= Quilombo Boa Vista =

Quilombo Boa VIsta is a quilombo territory located in Oriximiná, Pará. It became the first quilombo territory in Brazil to receive its land title from INCRA under the ordinance on November 20, 1995. Oriximiná is a municipality in the Amazon region of Pará, where approximately ten thousand quilombola people and 3,500 indigenous people live in twelve territories.

== Population ==
The Boa Vista community consists of a population of 112 families, distributed across an area of 1,125.0341 hectares.

== Demarcation process ==
Despite being the first quilombo territory to receive land title, the community still has a Technical Identification and Delimitation Report (RTID) that is still being prepared.

The Technical Report of Identification and Delimitation (RTID) presents historical, anthropological, socio-economic, land tenure, cartographic, environmental and occupational information that comprises the land regularization of lands traditionally occupied by the remaining quilombo community.

== Protection ==
In 1989, the São Paulo Pro-Indian Commission and the Iepé Indigenous Research and Training Institute partnered with the indigenous and quilombola communities of the region in the struggle to ensure the guarantee of rights and the consolidation of their organizations.
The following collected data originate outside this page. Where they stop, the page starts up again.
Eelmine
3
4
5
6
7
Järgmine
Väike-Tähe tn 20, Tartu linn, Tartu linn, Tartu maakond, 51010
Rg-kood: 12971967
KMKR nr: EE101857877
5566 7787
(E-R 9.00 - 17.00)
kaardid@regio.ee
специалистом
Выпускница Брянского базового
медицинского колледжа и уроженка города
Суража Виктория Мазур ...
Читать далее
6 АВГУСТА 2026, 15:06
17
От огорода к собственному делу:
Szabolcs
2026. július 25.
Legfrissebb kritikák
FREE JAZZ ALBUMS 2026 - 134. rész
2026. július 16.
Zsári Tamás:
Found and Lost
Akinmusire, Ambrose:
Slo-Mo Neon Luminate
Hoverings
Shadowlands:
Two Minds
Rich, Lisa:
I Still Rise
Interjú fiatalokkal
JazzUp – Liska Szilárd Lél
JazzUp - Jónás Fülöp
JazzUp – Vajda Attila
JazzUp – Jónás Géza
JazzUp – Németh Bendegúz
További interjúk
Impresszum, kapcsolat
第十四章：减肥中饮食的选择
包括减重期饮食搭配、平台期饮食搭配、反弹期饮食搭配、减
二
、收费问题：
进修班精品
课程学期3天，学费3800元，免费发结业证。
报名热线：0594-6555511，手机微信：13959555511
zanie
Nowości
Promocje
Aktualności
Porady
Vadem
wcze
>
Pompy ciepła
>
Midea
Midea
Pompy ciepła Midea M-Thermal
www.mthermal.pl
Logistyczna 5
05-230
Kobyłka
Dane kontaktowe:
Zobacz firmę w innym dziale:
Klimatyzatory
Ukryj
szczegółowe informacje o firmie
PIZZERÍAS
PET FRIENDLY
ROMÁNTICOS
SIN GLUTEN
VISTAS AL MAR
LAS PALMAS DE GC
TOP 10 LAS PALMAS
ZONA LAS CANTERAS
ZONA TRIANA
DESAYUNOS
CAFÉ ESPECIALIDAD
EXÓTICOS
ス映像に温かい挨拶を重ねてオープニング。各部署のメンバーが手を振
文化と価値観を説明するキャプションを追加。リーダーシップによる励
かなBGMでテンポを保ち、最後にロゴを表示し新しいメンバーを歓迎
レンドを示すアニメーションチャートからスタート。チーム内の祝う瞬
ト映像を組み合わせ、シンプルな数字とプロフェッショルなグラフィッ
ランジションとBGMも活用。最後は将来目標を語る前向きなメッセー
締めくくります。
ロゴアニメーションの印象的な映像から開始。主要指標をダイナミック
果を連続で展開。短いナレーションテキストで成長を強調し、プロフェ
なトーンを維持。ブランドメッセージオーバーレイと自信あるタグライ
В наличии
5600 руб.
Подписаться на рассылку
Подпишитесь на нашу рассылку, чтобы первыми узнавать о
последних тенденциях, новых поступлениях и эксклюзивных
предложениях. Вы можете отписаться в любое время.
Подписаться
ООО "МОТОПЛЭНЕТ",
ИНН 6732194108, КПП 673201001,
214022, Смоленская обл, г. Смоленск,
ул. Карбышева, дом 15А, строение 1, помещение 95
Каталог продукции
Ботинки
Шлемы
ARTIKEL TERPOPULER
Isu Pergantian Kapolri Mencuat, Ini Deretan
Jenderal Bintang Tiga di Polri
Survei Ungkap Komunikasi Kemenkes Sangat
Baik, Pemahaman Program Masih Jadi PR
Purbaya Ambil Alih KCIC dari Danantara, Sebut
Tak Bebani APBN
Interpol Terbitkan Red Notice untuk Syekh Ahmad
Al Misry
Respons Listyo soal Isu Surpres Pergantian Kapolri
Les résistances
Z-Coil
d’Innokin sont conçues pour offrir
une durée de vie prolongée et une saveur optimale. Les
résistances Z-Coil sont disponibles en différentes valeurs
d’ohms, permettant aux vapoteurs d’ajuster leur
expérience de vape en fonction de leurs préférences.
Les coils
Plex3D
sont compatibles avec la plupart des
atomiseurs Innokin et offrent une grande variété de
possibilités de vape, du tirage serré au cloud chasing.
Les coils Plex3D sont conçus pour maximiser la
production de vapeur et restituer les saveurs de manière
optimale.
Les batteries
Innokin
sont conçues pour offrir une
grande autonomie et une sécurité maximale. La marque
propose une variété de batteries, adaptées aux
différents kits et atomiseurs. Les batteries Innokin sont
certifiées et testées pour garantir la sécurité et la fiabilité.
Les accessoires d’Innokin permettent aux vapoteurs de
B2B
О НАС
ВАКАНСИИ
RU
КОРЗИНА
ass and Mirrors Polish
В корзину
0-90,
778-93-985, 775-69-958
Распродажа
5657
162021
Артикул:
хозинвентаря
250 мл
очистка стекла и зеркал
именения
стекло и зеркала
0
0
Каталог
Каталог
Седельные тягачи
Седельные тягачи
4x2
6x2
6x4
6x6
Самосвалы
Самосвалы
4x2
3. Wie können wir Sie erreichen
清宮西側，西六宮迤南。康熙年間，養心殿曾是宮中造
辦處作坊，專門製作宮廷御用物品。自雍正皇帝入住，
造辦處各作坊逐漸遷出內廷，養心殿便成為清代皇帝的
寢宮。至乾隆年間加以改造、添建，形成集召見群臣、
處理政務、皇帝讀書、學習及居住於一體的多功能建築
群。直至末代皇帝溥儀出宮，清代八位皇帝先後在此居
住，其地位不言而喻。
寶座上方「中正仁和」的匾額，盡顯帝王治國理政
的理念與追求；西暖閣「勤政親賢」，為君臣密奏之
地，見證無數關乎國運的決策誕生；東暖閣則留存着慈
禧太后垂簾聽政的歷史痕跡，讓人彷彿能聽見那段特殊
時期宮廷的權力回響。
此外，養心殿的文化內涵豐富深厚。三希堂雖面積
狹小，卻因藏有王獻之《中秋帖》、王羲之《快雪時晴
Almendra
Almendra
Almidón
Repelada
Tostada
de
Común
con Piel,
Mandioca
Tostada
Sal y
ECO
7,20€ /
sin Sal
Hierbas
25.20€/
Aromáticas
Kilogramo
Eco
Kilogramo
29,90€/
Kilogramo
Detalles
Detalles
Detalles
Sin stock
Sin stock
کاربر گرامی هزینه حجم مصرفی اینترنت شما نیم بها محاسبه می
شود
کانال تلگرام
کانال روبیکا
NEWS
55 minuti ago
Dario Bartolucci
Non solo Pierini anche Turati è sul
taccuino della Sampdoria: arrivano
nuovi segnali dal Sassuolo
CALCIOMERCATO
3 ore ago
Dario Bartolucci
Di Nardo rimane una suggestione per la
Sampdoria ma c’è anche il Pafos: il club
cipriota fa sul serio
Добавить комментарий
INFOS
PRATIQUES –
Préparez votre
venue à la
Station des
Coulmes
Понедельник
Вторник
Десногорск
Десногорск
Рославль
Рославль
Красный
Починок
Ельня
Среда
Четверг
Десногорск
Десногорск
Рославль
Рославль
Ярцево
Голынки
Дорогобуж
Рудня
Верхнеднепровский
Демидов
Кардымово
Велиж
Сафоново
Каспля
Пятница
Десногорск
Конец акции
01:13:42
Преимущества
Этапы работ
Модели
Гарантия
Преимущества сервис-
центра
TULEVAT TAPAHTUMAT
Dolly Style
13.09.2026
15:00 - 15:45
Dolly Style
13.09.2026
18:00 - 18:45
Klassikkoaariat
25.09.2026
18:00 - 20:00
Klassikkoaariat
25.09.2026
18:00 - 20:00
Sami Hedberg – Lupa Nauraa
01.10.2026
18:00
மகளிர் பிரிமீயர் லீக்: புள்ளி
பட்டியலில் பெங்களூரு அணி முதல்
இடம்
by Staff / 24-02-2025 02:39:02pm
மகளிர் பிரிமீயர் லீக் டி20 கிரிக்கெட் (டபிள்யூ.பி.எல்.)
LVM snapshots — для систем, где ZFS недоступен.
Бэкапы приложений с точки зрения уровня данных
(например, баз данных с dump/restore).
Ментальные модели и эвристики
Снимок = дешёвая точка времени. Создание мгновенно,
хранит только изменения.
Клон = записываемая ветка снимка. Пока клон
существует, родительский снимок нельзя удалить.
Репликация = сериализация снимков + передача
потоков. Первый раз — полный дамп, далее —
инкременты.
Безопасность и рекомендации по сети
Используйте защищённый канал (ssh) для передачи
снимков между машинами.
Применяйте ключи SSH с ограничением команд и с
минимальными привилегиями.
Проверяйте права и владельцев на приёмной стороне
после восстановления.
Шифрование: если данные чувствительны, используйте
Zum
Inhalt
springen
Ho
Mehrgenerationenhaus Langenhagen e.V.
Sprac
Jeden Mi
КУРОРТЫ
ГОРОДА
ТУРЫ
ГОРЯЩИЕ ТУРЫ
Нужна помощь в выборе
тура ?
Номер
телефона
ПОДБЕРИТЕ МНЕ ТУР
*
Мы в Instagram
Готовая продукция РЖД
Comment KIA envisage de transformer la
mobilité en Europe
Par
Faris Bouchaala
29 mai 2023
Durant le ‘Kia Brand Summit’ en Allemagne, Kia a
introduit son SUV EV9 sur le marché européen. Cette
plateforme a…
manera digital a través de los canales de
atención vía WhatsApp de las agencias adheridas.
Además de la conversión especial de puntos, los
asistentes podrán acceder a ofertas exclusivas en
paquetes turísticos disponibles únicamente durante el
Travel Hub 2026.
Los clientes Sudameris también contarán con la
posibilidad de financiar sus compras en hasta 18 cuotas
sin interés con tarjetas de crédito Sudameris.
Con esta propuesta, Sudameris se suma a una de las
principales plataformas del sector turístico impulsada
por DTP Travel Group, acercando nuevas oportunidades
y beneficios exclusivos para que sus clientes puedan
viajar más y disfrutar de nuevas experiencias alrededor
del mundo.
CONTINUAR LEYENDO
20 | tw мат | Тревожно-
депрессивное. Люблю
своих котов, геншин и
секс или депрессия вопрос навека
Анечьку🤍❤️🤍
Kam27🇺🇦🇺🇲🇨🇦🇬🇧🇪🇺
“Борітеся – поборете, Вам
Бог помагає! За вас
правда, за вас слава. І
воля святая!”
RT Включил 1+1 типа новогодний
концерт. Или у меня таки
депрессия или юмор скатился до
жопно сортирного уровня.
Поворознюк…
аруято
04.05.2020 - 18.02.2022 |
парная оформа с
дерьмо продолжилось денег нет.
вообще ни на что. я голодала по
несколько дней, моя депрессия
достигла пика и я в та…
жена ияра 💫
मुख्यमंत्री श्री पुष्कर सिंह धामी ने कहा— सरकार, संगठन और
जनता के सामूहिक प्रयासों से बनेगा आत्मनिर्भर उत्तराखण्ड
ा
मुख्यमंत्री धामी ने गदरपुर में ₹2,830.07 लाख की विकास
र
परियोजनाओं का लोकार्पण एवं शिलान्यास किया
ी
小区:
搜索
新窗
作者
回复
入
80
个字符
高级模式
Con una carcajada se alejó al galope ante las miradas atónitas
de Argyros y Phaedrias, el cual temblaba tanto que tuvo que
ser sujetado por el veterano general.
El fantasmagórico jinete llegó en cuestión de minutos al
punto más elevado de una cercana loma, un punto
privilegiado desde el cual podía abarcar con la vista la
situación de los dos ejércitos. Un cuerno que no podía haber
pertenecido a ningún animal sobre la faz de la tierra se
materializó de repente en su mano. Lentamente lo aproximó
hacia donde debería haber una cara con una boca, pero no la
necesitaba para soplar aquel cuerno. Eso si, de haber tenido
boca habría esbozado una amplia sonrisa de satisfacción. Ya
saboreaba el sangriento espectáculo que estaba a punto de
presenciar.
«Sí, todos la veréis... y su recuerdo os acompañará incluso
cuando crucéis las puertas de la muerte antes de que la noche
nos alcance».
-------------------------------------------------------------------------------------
Through this partnership, in September 2012 the "1st Indian & Quilombola Meeting" took place in Oriximiná, which resulted in the "Indigenous-Quilombola Alliance".

== Difficulties ==
The community is largely still covered by well-preserved forests, with low population density (0.4 inhabitants/km² ),  but the advance of human occupation and urbanization in this region of the Amazon has made the territories vulnerable to a number of threats, such as mineral exploration and the construction of hydroelectric dams.

The community still faces numerous socio-environmental impacts due to 41 years of mining in the region, being a neighbor of a large Brazilian bauxite producing company, which has built 26 tailings dams in Oriximiná that cause contamination of rivers and springs.